The French study included 679 people who were hospitalized due to a car accident between 2007 and 2009. What they found was that men and younger drivers were more prone to get behind the wheel when they were tired. The study concluded that while younger people in general were more likely to cause a serious accident, an important causation factor was alcohol ingestion and drowsiness at the wheel, the Huffington Post reported.

Of course, the problem isn’t just confined to France. Here at home, the National Highway Traffic Safety Administration (NHTSA) has estimated that 100,000 crashes reported each year are the direct result of fatigue and sleepiness. Polls have shown that a majority of Americans admit they have driven when they were drowsy. Interestingly, a vast majority also thinks that it is wrong to do so.
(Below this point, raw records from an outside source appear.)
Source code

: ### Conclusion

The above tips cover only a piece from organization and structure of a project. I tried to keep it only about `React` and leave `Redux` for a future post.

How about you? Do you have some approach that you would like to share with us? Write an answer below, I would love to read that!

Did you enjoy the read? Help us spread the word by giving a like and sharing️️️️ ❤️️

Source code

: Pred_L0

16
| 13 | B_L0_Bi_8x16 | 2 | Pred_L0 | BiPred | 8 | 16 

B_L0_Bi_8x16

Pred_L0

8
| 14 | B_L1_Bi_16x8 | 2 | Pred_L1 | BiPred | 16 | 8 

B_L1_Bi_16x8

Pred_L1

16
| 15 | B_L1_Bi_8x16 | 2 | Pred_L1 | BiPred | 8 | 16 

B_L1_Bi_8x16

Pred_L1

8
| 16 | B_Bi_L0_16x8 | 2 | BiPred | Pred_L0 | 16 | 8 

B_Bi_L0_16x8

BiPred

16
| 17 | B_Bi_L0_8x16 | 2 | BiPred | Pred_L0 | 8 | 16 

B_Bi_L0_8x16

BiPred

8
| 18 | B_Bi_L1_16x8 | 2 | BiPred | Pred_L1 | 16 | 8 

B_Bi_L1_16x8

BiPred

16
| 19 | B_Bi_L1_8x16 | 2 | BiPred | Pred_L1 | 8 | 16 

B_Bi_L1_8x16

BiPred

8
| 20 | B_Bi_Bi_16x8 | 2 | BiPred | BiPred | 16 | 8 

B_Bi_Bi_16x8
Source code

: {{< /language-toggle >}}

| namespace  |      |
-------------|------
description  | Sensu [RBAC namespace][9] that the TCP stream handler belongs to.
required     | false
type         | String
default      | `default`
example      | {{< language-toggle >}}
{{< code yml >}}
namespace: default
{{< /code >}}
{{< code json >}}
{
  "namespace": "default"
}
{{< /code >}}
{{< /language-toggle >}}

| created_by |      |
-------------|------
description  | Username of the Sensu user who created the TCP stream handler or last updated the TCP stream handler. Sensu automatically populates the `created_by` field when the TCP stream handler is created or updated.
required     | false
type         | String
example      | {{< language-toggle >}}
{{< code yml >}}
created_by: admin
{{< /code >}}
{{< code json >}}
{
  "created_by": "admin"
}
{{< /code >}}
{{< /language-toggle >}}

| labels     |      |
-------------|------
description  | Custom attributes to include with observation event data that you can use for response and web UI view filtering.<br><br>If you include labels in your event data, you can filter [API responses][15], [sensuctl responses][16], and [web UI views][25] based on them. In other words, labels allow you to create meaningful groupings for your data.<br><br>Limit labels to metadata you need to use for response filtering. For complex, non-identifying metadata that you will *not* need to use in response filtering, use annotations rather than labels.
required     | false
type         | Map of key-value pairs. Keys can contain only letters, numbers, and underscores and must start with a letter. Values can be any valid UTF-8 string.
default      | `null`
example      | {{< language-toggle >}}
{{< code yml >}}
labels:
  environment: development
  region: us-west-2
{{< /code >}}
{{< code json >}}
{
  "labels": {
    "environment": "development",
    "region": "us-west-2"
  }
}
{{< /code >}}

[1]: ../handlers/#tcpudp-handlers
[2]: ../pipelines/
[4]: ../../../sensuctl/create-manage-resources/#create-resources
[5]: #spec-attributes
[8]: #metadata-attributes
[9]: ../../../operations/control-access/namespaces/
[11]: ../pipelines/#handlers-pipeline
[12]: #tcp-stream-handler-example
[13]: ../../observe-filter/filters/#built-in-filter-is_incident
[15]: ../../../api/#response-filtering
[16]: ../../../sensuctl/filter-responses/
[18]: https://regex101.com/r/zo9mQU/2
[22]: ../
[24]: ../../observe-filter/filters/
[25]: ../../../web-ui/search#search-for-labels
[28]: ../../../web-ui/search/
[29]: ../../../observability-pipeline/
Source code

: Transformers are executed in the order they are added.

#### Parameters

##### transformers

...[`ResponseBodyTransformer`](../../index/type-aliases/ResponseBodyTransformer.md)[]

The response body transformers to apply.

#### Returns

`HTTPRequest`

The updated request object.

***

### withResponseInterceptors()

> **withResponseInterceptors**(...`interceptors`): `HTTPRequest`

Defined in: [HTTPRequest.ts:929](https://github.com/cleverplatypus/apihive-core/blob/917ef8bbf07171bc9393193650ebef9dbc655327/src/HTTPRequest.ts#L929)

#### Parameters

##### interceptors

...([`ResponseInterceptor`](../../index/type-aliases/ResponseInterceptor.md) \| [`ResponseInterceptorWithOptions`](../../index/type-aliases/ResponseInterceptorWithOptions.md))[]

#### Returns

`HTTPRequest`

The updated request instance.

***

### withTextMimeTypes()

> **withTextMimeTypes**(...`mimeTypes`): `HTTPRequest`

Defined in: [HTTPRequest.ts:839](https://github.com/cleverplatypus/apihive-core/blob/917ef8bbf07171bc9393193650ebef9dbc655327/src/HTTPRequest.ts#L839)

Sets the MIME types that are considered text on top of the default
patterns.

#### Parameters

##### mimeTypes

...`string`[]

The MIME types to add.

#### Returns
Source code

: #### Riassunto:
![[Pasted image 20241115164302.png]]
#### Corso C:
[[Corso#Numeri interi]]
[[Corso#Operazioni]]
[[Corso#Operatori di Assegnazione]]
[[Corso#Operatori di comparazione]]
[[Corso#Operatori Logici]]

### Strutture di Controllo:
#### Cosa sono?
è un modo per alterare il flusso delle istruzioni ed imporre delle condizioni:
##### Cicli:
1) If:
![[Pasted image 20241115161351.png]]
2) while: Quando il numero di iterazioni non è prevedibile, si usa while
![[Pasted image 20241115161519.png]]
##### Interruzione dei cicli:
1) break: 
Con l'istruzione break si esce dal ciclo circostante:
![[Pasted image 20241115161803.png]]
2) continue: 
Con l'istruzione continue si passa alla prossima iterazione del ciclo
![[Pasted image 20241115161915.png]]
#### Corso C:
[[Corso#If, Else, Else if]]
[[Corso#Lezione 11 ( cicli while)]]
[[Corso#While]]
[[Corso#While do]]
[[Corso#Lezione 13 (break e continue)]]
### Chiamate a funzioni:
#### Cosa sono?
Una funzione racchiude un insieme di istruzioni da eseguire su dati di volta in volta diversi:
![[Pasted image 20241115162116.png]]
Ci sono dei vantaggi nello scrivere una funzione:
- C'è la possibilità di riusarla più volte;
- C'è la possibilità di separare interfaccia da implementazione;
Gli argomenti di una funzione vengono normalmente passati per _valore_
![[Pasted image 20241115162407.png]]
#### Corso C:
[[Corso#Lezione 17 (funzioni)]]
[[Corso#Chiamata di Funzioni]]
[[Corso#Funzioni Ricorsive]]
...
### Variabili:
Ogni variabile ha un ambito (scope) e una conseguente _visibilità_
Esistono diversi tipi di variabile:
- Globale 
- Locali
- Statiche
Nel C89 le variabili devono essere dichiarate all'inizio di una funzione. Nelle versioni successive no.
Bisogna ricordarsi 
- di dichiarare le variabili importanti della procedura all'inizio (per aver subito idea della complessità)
Yet, only one state — New Jersey — has a law that makes it illegal to knowingly drive when fatigued.

Time and again, personal injury attorney Eddie Farah has seen the catastrophic results of accidents caused by fatigued and sleepy drivers. Drowsy drivers in large trucks and in automobiles are responsible for injuries and deaths that leave victims and their families devastated. The message is clear: think before getting behind the wheel if you are tired. Let’s keep Florida’s roads and highways safe for everybody.